Droppies are not rocket science. I even nailed one myself in a game for my Poneke club in the late 1990s - and I was playing in the forwards.
Every other New Zealand rugby fan who has nailed a droppie should be feeling the same way - if we can do it, why can't the best and most-prepared All Black team ever? Kids dream of it, why can't the best rugby players we have do it.
I was so riled I nearly rang radio talkback. Thankfully I managed to compose myself. I know being an armchair critic is not a good look. But I was genuinely disappointed by the result and the whole lack-of-a-droppie-thing had sent me into a tailspin.
I had steeled myself to be blasé about another All Black early exit. I probably could have dealt with the whole choking thing. I could have handled the spectacular - and predicted - failure of the rest and rotation policy. Shocking refereeing decisions - they happen. The silver jumpers were a sideshow. The fact we had 72 per cent of the possession and France 28 per cent hurt, but I still could have recovered.
But no droppie? Foxy and Mehrts were so quiet in the commentary box and the pocket so empty I thought one or both may have run out there.
Do the All Blacks even know what one is? If they don't they need to get onto YouTube and type in "Martin Johnson+Wilko+2003 Rugby World Cup" to see how to set one up. They could have watched it on their laptops while sunning themselves in Corsica or Marseilles.
In fact, it is hard to believe they didn't work through a player-by-player drop kick scenario during all the time they had off the Super 14 or the NPC or mowing their own lawns so they were "fresh" for knock-out rugby.
Yes, Carter was off and Evans too. But McAlister could have nailed it and MacDonald too. Where was the much vaunted "leadership group" set up to prevent these meltdowns?
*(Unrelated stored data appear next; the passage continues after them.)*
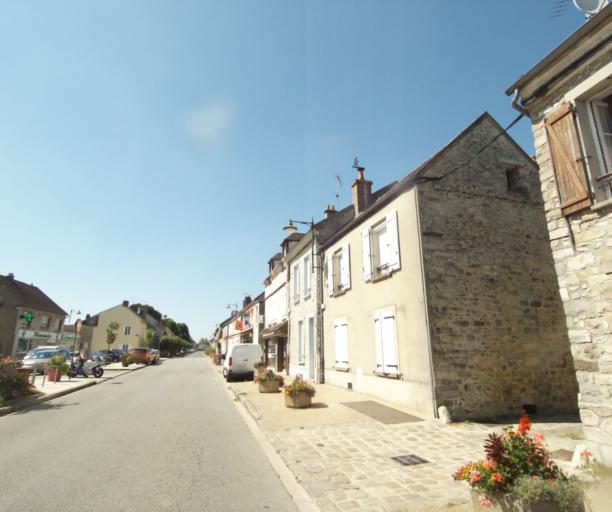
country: FR
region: Ile-de-France
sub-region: Departement de Seine-et-Marne
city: La Chapelle-la-Reine
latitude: 48.3178
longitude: 2.5700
Did they forgot to appoint someone to the portfolio of "remind-everyone-of-the-droppie-option-in-a-tight-game" in the rush to choose what music is on the team bus?
They were either too arrogant that they thought they could win by a try or they didn't think of it. Either way, a shocker.
If only Graham Henry had an emergency red button with a lid on it he could have pulled open and hit drop goal.
For me, the lack-of-a-droppie is the fissure where I can vent my Webb Ellis frustration. Like "Suzy" in 1995, the French-fried forward pack in 1999 or MacDonald at centre in 2003.
So where the hell was the droppie? For me, anyway, an open-ended question and personal obsession that will get me through another four years. And, hopefully, if there's a close one, someone will bang the pigskin over.